The extensive syntax is as follow:

  • A letter matching itself (ambiguity characters are expanded)
  • . (dot) for any letter
  • ? for the previous entity 0 or 1 time
  • * for the previous entity 0 or more times
  • + for the previous entity 1 or more times
  • [ ] which contains a list of alternative letters
  • [^] means do not match any of the characters after the ^
  • ( ) to group entities
  • (|) for alternatives
  • {n} where n is a number.  Previous entity matches n times exactly.
  • {n,m} where n and m are numbers.  Previous entity at least n times and at most m times.  n or m can be empty, meaning any number. {1,5}: from 1 to 5 times.
  • ^ meaning must start with: ^ATC: must start with ATC
  • $ meaning must stop with
  • DNA and amino acid ambiguity characters are fully expanded.  For instance DNA ambiguity B (meaning all but A) is expanded to [BCGTU], T and U are expanded to [TU], …
  •  \X is a special case.  For motif searches against proteins, it will match an X. This notation only works as \X, i.e. not with \P or \A.


Search examples:

A simple motif with an alternative amino acid:

[EK]FWEVISDEHGIDPS

3 CDRs with any space in between:

SYWMY.*RIDPNSGSTKYNEKFKN.*DYRKGLYAMDY

Note that .* means any space including none.

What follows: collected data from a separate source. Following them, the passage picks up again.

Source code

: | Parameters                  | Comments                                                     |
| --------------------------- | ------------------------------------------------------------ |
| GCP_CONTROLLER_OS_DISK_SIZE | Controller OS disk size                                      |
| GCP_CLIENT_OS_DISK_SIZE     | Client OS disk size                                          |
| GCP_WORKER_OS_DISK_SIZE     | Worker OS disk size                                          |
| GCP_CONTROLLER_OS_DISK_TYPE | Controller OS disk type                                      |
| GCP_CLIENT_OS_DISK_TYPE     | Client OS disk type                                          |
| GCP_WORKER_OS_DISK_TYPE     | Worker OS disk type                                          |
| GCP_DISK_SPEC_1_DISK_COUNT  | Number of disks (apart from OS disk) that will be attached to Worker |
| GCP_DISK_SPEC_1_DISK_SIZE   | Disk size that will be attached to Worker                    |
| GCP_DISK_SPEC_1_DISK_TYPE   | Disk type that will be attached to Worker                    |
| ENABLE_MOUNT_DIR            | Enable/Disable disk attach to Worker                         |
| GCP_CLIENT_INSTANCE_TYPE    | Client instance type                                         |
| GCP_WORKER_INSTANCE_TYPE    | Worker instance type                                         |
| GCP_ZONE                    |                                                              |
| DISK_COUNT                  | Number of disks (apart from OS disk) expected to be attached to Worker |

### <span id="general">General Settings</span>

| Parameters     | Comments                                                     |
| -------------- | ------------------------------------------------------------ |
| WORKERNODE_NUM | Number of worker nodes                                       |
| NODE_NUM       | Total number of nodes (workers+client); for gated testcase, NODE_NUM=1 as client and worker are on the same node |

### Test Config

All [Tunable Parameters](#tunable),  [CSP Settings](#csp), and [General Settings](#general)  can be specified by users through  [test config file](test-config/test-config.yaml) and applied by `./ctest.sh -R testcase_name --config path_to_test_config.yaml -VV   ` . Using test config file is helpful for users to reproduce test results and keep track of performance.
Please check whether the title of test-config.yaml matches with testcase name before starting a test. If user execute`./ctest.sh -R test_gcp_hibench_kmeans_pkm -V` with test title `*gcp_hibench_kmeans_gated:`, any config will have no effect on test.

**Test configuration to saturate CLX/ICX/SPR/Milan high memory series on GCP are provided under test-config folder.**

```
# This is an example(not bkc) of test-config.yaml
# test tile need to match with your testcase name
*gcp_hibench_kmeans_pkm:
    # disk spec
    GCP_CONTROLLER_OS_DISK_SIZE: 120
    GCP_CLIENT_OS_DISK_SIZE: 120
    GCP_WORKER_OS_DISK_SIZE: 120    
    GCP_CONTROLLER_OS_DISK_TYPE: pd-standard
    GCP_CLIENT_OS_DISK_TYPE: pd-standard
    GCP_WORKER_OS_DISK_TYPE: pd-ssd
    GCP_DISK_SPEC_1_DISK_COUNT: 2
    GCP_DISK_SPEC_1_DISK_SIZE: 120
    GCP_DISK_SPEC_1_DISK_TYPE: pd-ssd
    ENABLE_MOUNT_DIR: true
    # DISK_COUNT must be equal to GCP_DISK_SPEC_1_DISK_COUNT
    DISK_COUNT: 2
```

Starting alternate triplets (one of which is ambiguous), one to four H or W:

^(DYR|SYW|W.W)EVISDE[HW]{1,4}GID

An exact sequence (starts with ^, ends with $):

^RIDPNSGSTKYNEKFKN$

A list of mutations: S24G, S33T, S53G, S78N, S101N, G128A and L217Q

>motif_WT

^.{23}S.{8}S.{19}S.{24}S.{22}S.{26}G.{88}L

>motif_MUT

^.{23}G.{8}T.{19}G.{24}N.{22}N.{26}A.{88}Q

>motif_BOTH

^.{23}[SG].{8}[ST].{19}[SG].{24}[SN].{22}[SN].{26}[GA].{88}[LQ]


When is a motif search (unexpectedly) useful?

Here are a few cases where a motif search is useful that you might not have thought of:

  • Using an extremely short sequence.  Blast cannot use amino acid sequences shorter than 4 residues.  So to search with a 3 amino acid sequence, you need to use the motif search
  • Are you looking for cases where your exact sequence is found ?  Just use the motif search and add ^ at the beginning of your sequence and $ at the end.
  • Similarly if you are looking for cases where your sequence is found exactly or included in a larger sequence, just use the query sequence as is.